Nathaniel Parker burst into hysterics the first time he saw Eddie Murphy on the set of The Haunted Mansion. The English actor just couldn't help himself, reports Charles Hutchinson.
NATHANIEL Parker has made his first Hollywood film for seven years, and he only hopes it will not be another seven before he returns there again.
"I absolutely adore it out there," says the Londoner, reflecting on his experiences filming Disney's new ghost movie, The Haunted Mansion. "I would work 13 months of the year in Hollywood given half the chance. I'm not going to beat around the bush, I love the way they treat you as an actor over there."
He just loves Los Angeles."It's great fun. You sit on one of those high chairs with your name on it, a cappuccino in one hand, phone in the other, getting made up on Rodeo Drive. You know, sometimes life's a gas. And you get paid too!"
Now 41, Parker last appeared in a Hollywood movie in 1997, when he starred opposite the late Chris Farley in Beverly Hills Ninja. This time he plays grave mansion owner Edward Gracey, the troubled romantic leading man in Disney's big-budget ghost story based on The Haunted Mansion theme park ride at Disneyworld, Florida.

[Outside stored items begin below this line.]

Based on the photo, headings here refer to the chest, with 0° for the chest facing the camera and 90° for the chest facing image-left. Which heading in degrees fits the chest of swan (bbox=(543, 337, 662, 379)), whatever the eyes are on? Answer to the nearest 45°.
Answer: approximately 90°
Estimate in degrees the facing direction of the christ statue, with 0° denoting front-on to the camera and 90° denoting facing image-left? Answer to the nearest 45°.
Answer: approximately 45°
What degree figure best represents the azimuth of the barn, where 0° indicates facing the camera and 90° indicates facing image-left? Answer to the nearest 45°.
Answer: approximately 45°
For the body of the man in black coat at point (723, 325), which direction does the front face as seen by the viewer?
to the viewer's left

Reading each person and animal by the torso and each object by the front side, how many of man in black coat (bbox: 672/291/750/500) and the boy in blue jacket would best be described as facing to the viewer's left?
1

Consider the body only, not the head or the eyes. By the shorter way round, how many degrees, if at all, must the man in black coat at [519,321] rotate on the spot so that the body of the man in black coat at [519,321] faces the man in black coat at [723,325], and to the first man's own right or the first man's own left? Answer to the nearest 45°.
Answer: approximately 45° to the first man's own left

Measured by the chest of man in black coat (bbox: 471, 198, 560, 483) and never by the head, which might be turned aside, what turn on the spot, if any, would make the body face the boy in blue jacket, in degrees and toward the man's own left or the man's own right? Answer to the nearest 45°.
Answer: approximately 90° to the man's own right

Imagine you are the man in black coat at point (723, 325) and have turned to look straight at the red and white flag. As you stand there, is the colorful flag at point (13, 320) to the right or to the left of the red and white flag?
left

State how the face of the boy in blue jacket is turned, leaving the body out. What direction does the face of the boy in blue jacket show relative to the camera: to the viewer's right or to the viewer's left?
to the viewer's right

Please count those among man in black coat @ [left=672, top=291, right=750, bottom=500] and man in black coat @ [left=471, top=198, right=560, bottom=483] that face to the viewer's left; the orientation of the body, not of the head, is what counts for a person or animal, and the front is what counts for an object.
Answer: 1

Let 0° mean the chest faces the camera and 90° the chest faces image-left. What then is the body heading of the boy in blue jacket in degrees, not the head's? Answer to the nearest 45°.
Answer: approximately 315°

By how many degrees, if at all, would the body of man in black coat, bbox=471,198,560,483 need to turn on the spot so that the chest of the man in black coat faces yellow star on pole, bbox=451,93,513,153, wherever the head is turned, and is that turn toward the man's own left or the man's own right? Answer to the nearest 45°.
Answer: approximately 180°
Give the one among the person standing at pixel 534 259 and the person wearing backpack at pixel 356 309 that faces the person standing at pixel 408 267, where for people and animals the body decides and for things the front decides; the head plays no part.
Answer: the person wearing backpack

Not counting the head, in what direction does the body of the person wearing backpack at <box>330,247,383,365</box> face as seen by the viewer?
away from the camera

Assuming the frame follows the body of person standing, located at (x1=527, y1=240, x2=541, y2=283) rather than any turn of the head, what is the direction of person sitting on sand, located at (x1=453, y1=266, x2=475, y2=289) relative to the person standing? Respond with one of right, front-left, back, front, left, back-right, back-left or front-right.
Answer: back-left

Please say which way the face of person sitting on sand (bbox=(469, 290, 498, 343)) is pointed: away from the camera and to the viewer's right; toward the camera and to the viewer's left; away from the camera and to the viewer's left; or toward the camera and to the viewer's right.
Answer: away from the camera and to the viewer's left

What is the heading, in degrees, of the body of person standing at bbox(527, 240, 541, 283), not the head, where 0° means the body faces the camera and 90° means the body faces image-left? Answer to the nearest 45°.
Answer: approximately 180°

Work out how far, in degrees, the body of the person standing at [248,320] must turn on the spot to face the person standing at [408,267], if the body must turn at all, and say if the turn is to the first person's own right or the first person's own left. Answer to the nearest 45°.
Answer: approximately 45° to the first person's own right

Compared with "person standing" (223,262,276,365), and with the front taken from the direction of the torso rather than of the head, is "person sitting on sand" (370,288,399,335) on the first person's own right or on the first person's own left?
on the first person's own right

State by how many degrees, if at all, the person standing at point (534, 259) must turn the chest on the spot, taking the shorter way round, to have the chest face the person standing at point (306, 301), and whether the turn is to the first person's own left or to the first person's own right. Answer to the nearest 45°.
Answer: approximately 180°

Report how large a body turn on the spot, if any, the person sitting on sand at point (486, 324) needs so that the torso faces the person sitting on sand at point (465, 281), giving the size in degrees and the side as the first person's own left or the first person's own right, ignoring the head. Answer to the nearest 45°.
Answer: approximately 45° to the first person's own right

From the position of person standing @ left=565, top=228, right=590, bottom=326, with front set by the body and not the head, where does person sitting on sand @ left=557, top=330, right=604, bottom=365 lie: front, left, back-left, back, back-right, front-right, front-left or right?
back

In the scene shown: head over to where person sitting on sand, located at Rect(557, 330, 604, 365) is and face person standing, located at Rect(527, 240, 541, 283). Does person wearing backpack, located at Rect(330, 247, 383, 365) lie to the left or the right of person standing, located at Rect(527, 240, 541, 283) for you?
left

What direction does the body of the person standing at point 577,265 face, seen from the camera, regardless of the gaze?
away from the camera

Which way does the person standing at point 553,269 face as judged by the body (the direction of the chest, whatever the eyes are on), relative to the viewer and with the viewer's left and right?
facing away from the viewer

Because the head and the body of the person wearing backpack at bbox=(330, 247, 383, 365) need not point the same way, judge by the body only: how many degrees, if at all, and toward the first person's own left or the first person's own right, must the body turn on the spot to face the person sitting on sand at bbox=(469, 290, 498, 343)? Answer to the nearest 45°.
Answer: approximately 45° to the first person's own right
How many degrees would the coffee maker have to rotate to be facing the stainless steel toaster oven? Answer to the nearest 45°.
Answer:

Parker's Hollywood return brought him the chance to work alongside one of Tinseltown's leading players, Eddie Murphy.
"It was incredibly exciting. I had a real 'Eddie Murphy moment'! The first scene I did with him was the first time I'd actually met him," Parker recalls. "I turned round and looked at him and he started doing his bit and I suddenly burst into hysterics. We had to cut and I felt like a right idiot.

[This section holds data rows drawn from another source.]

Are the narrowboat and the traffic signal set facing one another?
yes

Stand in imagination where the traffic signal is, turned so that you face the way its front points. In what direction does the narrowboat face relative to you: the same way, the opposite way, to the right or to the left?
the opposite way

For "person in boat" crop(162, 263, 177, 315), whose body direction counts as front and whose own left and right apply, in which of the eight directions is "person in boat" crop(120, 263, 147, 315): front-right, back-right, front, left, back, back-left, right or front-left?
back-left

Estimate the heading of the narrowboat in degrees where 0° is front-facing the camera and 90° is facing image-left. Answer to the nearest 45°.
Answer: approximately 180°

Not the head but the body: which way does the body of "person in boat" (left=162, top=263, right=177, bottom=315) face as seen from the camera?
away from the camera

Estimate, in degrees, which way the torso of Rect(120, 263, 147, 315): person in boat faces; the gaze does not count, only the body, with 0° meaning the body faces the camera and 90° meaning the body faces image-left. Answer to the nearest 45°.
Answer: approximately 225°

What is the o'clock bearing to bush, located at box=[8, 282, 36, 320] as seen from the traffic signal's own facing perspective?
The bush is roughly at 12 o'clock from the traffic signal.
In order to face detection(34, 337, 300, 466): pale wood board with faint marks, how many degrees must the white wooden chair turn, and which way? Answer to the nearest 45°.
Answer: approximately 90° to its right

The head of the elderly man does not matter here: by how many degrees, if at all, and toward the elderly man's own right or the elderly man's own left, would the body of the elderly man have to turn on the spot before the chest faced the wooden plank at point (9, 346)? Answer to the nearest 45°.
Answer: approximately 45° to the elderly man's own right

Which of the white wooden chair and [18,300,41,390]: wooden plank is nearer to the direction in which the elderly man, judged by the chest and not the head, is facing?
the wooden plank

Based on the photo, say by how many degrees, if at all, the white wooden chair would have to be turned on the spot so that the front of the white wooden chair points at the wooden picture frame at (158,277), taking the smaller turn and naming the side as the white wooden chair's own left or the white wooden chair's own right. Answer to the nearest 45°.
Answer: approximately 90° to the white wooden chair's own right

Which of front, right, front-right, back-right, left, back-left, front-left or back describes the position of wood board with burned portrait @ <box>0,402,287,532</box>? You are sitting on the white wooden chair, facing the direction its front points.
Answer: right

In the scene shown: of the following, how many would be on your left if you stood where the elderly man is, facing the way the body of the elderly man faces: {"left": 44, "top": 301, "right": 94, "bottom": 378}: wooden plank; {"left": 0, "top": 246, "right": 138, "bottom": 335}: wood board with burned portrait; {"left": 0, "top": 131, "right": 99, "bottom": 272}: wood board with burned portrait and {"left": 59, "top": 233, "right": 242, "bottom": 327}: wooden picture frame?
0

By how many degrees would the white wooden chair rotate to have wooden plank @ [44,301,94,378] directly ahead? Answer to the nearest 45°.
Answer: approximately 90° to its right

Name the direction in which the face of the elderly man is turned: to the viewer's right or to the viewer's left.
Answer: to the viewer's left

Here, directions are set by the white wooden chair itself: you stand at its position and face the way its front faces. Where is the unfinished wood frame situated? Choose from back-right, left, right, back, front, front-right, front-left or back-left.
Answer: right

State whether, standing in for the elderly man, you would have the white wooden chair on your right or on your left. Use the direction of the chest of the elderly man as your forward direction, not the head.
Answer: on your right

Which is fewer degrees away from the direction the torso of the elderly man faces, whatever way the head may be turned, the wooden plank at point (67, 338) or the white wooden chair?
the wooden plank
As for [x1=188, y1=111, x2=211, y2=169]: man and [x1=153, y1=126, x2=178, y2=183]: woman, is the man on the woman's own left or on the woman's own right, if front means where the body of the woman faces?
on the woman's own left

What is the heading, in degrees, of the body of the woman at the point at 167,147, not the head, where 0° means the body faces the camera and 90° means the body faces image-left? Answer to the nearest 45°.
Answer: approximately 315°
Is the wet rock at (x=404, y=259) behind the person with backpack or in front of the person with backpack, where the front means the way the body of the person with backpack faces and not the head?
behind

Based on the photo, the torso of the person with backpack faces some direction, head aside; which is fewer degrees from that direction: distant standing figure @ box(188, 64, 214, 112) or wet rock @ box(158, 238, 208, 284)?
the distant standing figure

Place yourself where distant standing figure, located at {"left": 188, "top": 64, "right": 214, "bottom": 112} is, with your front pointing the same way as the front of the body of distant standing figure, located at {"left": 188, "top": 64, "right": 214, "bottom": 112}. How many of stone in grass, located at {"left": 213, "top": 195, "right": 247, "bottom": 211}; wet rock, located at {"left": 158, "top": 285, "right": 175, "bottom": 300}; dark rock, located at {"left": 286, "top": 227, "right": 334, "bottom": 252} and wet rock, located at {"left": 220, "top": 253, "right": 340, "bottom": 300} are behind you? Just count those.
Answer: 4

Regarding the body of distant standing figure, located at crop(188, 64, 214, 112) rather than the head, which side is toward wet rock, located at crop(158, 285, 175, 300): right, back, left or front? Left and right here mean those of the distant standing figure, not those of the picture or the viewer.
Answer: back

"You could see his face going, 'What's the problem?' but it was just, 'You're funny Eddie, terribly funny'."
For all the lure of Hollywood, Parker has no intention of living there. After all, there are the counter demands of English family life with his actress wife Anna Patrick and their two children, and his television commitment to playing Thomas Lynley in the Inspector Lynley Mysteries. "Working on the Lynley sets are always great fun," he says. "People always want to come back and do another part and I have to say, 'You can't, you're dead'.

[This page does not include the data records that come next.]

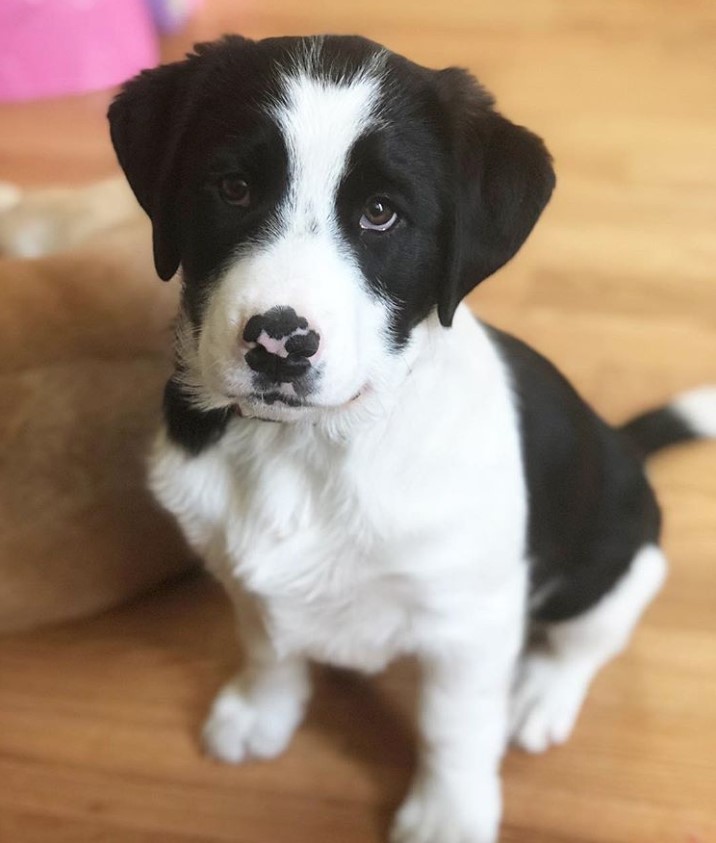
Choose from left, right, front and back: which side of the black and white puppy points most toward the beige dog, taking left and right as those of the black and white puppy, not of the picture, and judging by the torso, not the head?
right

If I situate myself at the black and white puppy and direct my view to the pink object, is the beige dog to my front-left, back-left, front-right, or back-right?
front-left

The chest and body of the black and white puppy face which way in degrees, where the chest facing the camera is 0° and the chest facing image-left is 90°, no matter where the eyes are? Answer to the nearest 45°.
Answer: approximately 45°

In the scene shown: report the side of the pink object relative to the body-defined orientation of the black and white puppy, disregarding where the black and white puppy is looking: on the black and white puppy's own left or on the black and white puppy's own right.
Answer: on the black and white puppy's own right

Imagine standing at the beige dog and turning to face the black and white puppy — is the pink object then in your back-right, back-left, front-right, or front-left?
back-left

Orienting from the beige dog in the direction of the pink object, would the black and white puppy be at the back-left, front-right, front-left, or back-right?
back-right

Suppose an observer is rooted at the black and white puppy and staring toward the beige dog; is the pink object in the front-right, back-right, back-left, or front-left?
front-right
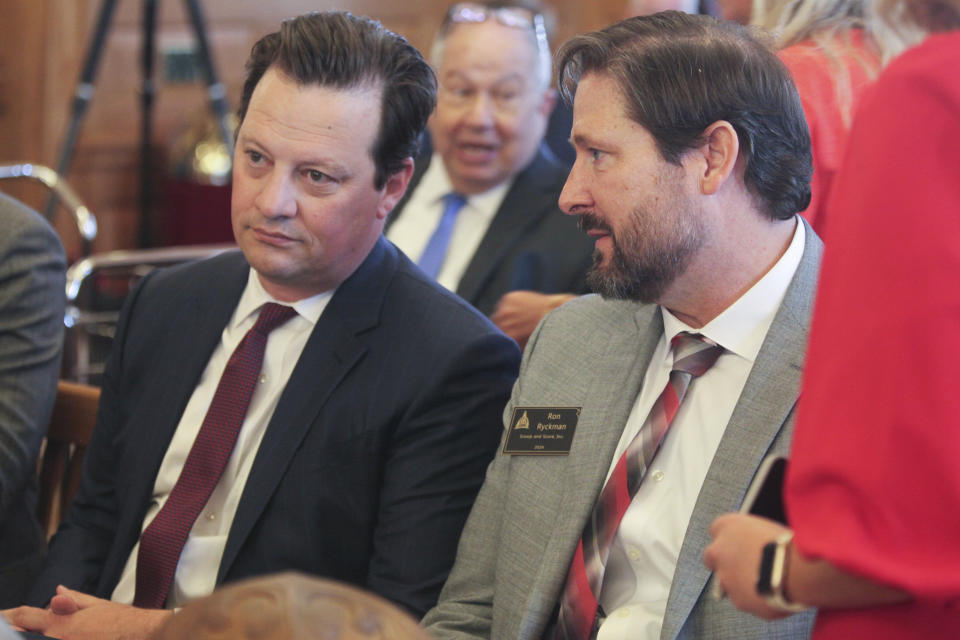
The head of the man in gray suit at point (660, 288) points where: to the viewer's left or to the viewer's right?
to the viewer's left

"I also get paid less on the Hollywood movies then I do on Lynley. They tax you big-time unless you're the star. The big guys get the money. It's still lovely though."
Despite not making the big bucks in Hollywood, Parker would prefer to shoot movies than work in theatre. On leaving the London Academy of Music and Dramatic Art, he undertook seven leading roles for the Royal Shakespeare Company but he has performed in only three plays in the past 12 years, most memorably with Dustin Hoffman in the West End and on Broadway in the Merchant Of Venice.
"I really do get paid peanuts for theatre, and the only plan I've got is to do less of it. It's exhausting in a way I can't do any more," he says. "Night after night not seeing my family, and when I wake up in the morning the first thing I think about is how I pace my day, so that I've got enough energy in the evenings. So the rest of my day is really low key. I don't want that, it's a nightmare for the family."
Instead Parker will look to achieve further fulfilment in Hollywood. "I would much rather be in film," he says. "The first time I sat in front of a camera I fell in love with it. It's a bit self-indulgent but it's true."